Si dans votre prochaine lettre vous vouliez bien me dire quel traitement vous entendiez me proposer, je serais mieux placé pour décider si oui ou non je devrais revenir travailler pour vous. . . . Pour ce qui est de la liberté que vous me promettez, je n’en ai pas besoin. J’ai obtenu mes papiers d’émancipation en 1864 du Provost-Marshal-General du Département de Nashville. Mandy me dit qu’elle ne retournerait jamais sans la preuve de ce que vous êtes disposé à nous traiter de façon juste et bien ; Aussi, avons-nous décidé de vous mettre à l’épreuve de la sincérité en vous demandant de nous envoyer la rétribution du travail que nous avons fait pendant ces nombreuses années où nous étions à votre service. Cela nous ferait oublier et pardonner les vieilles humiliations pour ne voir que votre justice et votre amitié à venir. Je vous ai fidèlement servi pendant trente-deux ans, et Mandy vous a servi pendant vingt ans. A raison de vingt-cinq dollars le mois pour moi et de deux dollars par semaine pour Mandy, nos avoirs s’élèveraient à onze mille six cent huit dollars.

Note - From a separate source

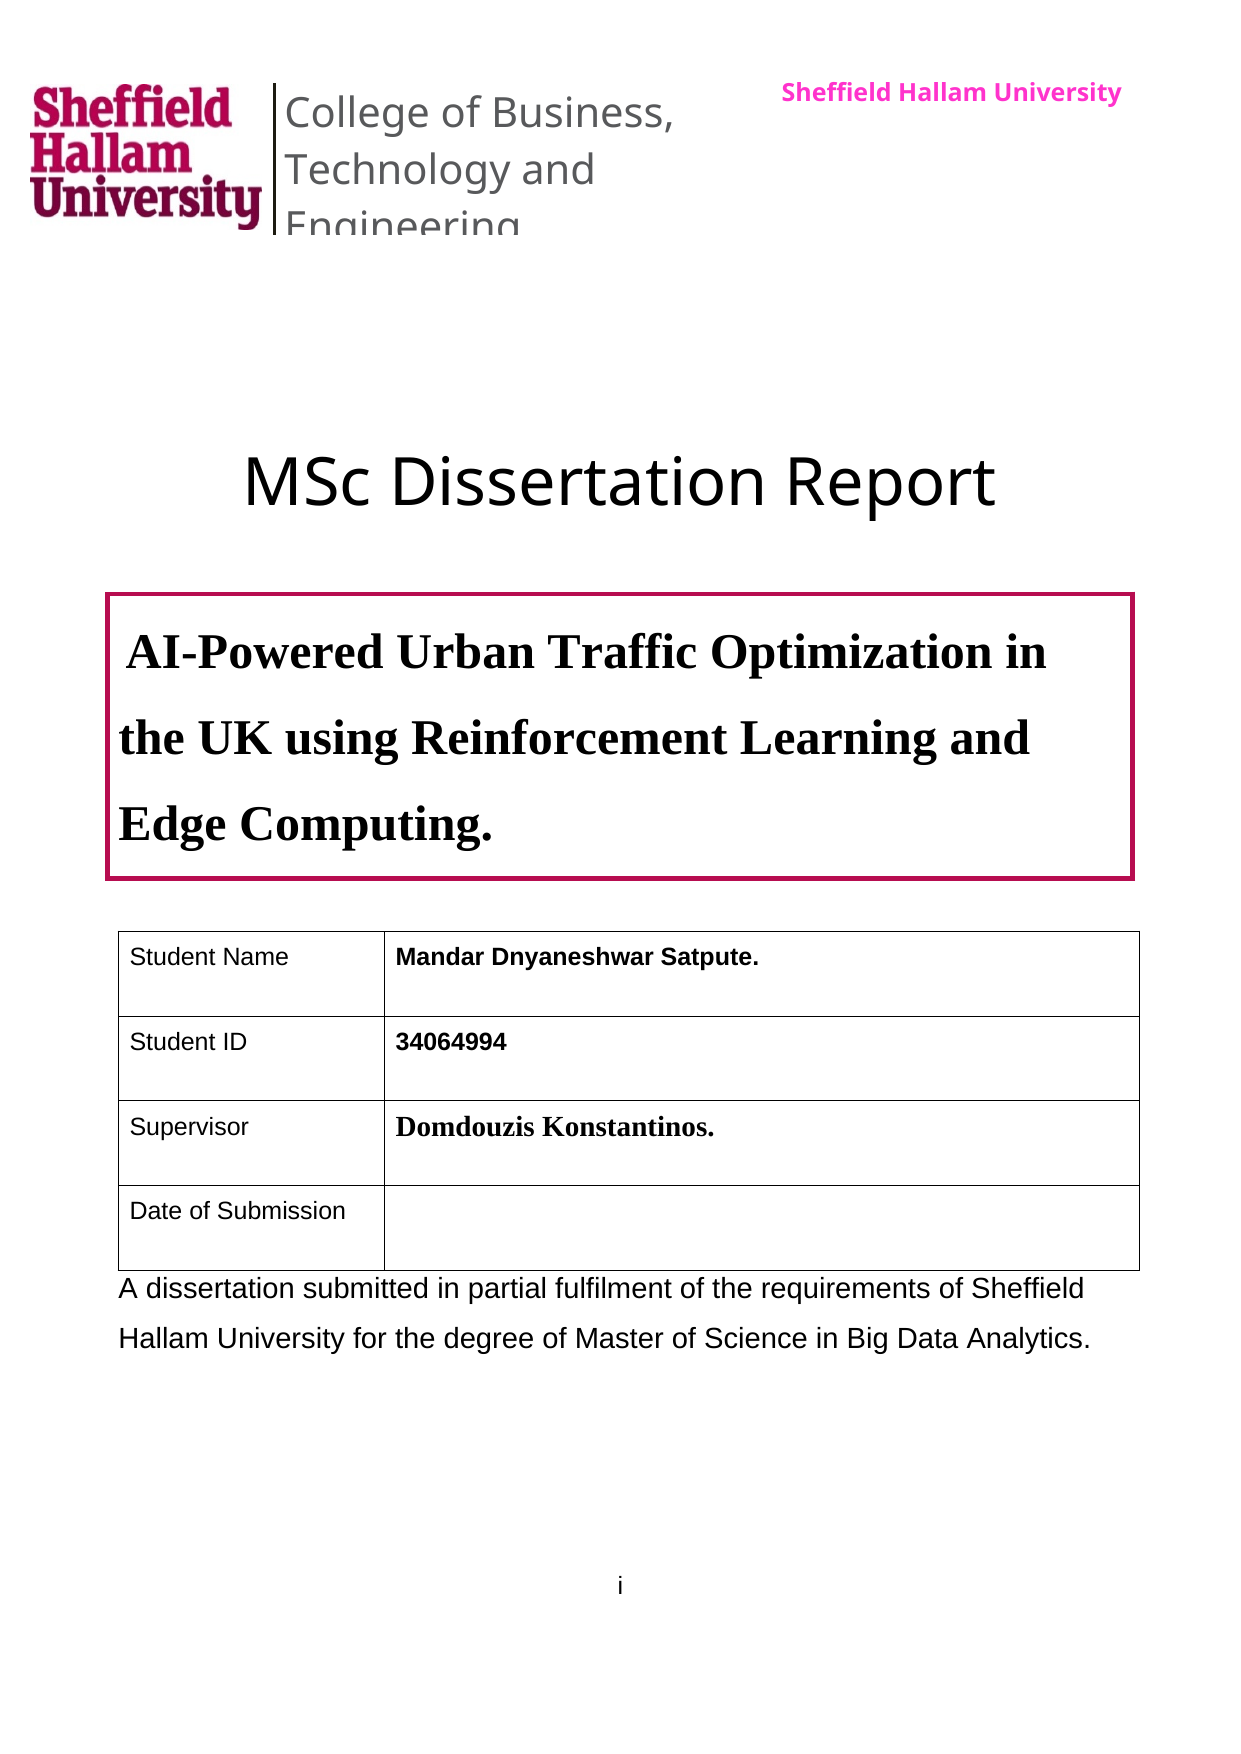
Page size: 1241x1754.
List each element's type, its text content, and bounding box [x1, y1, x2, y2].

Ajoutez à cela les intérêts et déduisez-en ce que vous avez dépensé pour nous en vêtements, pour mes trois visites chez le docteur, pour la dent arrachée à Mandy, et envoyez-nous le reliquat qui nous revient. Veuillez nous faire parvenir l’argent par Adams’s Express, à l’attention de l’honorable V. winters de Dayton (Ohio). Si vous refusez de nous payer pour des services fidèlement rendus dans le passé, alors, nous ne pourrons pas croire à votre promesse de bonne foi prochaine. Nous voulons bien croire que le Bon Créateur vous a ouvert les yeux aux souffrances que vos pères et vous avez infligées à mes pères et à moi en nous faisant travailler sans rémunération pour vous pendant des générations. Ici, je reçois mes gages chaque samedi, alors qu’au Tennessee, jamais aucun Nègre n’a reçu un jour de paie de plus qu’une vache ou un cheval. Il y aura certainement un jour de jugement pour celui qui gruge ses travailleurs de leurs paies.